Как-то утром, перед работой, во время торопливого завтрака, отец со звоном бросил ложку в стакан, вскочил и включил приемник на полную мощность. Приемник загрохотал на весь дом, забухал, затрещал простуженно и надсадно... Потом отец стоял у окна, сцепив за спиной пальцы, и повторял:

- Ах, сволочи... Сволочи...

По радио сообщили о мятеже, который подняли в Испании фашисты.

Сидя за столом, я смотрел на мгновенно посеревшее отцовское лицо, на волосатые руки, на впившийся в запястье и внезапно сделавшийся тесным кожаный ремешок для часов. Следуя за его взглядом, я смотрел в чистое, высокое небо, полное света, и нежная лазурь казалась мне хрупким стеклом, готовым лопнуть и разорваться на тысячи осколков.

Я вышел с отцом проводить его до санинспекции. Привычно щебетали птицы в свежей, блестевшей от росы листве, на площадках перед санаториями аккуратные цепочки отдыхающих старательно приседали под аккордеон, дружно всплескивали руками над головой - делали физзарядку... Отец говорил о мятежниках, генерале Франко, "пятой колонне". Я все понимал: там, в Испании, тоже "красные" и "белые", тоже революция, гражданская война. Не понимал только одного: чем отец так встревожен? Разве можно революцию победить? Разве мало в Испании рабочих и крестьян? Они отберут дворцы у капиталистов и буржуев, разобьют Франко, как мы разбили Деникина и Колчака!

По дороге домой я останавливался, запрокидывал голову и представлял, как по небу летят самолеты с бомбами под каждым крылом, как бомбы падают вниз, на Мадрид. В глазах начинало рябить, небо зыбилось, шло кругами, черные точки росли, стремительно увеличиваясь, и рвались на вымощенной камнем дороге, впереди и позади меня.

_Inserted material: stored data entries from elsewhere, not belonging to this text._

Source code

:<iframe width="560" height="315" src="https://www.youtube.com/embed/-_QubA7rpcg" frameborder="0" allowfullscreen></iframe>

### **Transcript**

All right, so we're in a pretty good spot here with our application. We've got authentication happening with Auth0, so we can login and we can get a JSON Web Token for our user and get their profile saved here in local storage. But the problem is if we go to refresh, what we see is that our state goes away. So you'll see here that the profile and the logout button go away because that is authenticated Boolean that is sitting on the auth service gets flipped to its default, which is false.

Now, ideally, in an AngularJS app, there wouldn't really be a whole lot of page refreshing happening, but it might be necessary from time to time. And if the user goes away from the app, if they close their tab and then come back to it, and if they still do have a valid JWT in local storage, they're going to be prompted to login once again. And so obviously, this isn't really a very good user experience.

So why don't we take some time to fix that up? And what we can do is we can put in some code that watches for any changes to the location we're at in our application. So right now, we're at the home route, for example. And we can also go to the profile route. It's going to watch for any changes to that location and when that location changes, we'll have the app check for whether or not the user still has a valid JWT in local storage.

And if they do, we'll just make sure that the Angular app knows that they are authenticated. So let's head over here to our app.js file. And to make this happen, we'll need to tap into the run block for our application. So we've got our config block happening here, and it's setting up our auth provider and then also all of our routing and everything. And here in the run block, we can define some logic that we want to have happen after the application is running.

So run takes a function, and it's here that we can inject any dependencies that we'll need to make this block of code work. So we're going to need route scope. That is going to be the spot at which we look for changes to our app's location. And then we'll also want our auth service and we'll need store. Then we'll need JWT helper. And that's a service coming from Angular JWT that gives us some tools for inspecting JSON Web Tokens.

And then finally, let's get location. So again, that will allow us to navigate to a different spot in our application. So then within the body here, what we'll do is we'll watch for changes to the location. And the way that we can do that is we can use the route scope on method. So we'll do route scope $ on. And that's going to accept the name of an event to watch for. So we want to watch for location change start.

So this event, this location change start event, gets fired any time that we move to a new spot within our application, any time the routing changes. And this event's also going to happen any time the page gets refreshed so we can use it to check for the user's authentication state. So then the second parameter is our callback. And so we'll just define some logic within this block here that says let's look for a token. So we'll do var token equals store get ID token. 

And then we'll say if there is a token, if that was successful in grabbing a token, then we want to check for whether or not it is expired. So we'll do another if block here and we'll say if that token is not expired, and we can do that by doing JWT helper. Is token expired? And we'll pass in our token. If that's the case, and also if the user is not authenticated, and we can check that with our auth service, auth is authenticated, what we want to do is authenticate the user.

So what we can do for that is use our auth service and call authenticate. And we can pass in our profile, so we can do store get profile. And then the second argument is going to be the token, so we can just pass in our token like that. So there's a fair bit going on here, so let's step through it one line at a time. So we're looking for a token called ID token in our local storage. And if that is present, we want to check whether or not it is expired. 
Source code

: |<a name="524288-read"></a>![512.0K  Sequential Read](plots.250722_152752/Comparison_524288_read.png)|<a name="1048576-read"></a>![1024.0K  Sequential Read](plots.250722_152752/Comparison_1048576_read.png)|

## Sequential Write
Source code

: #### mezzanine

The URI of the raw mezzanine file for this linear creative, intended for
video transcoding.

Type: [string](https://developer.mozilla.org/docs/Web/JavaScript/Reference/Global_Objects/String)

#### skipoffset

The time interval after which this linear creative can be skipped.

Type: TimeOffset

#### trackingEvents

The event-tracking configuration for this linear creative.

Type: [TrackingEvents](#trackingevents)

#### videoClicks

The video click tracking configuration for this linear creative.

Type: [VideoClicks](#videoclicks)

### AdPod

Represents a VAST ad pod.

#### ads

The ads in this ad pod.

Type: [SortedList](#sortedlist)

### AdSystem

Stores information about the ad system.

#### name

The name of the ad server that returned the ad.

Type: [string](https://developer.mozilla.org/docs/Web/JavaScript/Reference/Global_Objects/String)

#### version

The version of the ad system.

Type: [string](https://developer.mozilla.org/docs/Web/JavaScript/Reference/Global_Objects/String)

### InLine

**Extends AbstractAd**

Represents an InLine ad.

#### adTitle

Вечерами мы отправлялись в библиотеку - ту самую, в башне Большого дворца. Здесь бывало тихо, чинно, за створками шкафов, от пола до потолка, сумрачно поблескивали корешки книг. Отец читал газеты, я разглядывал карикатуры, альбомы с рисунками Кукрыниксов - и бесшумно колотил кулаком по изображениям Франко, Гитлера, Муссолини.

У Ялтинского мола останавливались корабли, хорошо видные из Ливадии. Говорили, на них испанские пионеры, они плывут в Артек. Однажды небольшую группу испанцев привезли в Ливадию. На сцене курзала они пели свои испанские песни и танцевали. Мы, ребята с Черного двора, сидели в первом ряду в двух шагах от деревянной сцены. После каждого номера мы вскакивали, потрясали своими малиновыми "испанками" и орали во все горло "Но пасаран!" - единственное слово, которое мы знали по-испански.